··· STORED ROWS ···

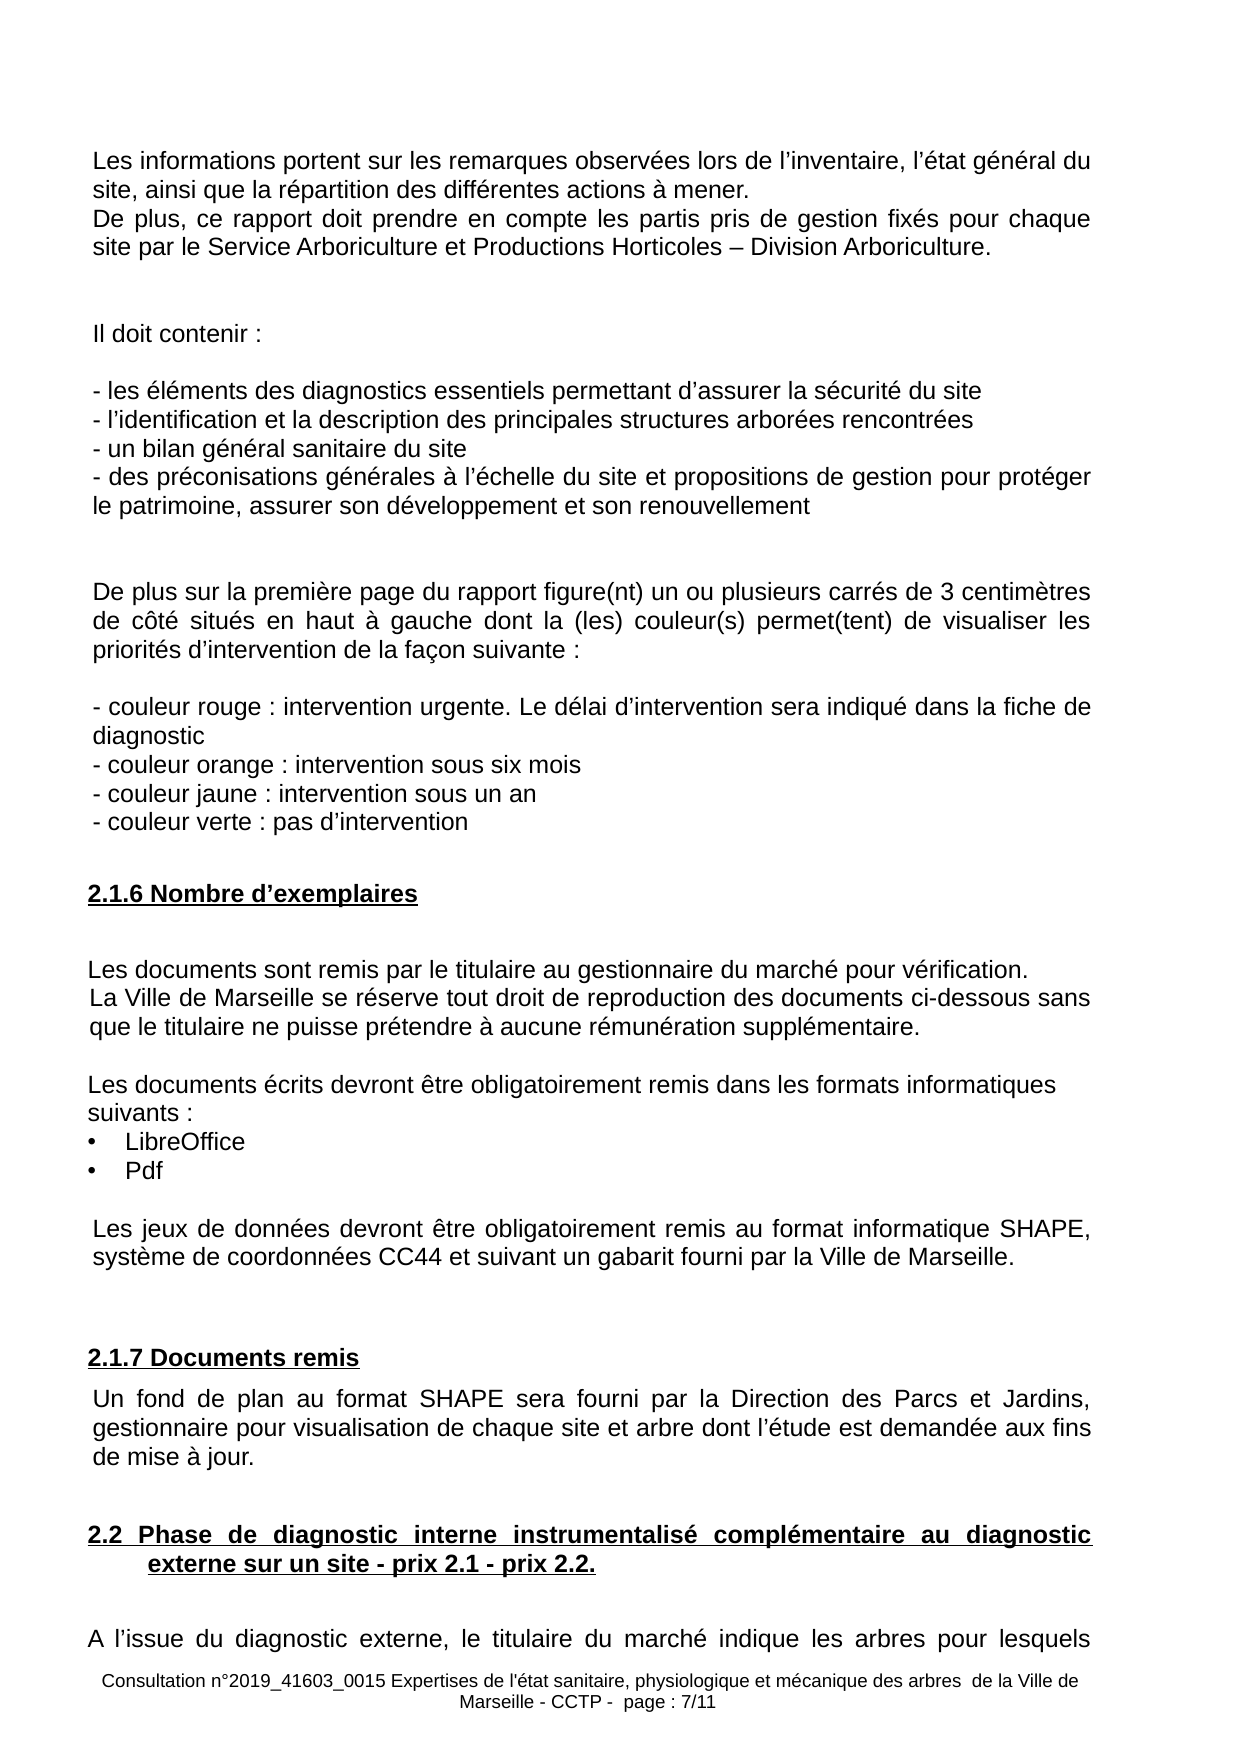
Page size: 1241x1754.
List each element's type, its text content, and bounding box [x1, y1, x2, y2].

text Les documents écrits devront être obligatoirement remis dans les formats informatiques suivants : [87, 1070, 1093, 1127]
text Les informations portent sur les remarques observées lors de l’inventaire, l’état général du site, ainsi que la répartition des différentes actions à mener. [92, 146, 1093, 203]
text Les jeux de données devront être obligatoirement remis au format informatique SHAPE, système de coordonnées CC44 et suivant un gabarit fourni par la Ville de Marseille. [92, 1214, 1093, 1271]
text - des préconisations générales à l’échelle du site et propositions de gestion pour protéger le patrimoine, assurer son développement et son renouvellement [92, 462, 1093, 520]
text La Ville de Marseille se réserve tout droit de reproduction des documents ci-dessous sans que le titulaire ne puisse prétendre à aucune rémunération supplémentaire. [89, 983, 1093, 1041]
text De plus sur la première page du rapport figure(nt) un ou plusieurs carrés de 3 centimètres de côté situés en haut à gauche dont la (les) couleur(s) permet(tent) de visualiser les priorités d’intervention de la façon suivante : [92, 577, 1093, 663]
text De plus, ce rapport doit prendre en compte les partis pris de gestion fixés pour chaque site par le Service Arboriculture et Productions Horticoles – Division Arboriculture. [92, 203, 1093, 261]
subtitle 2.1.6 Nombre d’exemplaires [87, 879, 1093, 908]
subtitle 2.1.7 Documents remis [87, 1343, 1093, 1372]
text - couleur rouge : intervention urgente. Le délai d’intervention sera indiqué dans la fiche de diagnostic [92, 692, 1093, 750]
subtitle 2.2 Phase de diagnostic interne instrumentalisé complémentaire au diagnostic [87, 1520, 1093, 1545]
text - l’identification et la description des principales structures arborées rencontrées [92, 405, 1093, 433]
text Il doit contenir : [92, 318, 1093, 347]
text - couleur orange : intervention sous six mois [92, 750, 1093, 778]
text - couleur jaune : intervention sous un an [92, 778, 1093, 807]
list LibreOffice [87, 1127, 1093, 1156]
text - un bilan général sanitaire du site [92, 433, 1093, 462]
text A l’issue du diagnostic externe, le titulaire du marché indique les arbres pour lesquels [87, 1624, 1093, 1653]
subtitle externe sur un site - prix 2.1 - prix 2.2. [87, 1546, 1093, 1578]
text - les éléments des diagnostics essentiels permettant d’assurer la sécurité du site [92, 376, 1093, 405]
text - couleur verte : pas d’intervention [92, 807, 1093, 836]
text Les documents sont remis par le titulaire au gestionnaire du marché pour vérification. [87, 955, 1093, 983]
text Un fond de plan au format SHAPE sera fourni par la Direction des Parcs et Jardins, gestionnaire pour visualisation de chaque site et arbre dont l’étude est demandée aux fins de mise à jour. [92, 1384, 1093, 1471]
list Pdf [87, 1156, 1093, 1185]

···

[STATED PROBLEM] From the data above, keep only the lines that contain the string "subtitle", treating uppercase and lowercase as different.

[SOLUTION TO THE PROBLEM]
subtitle 2.1.6 Nombre d’exemplaires [87, 879, 1093, 908]
subtitle 2.1.7 Documents remis [87, 1343, 1093, 1372]
subtitle 2.2 Phase de diagnostic interne instrumentalisé complémentaire au diagnostic [87, 1520, 1093, 1545]
subtitle externe sur un site - prix 2.1 - prix 2.2. [87, 1546, 1093, 1578]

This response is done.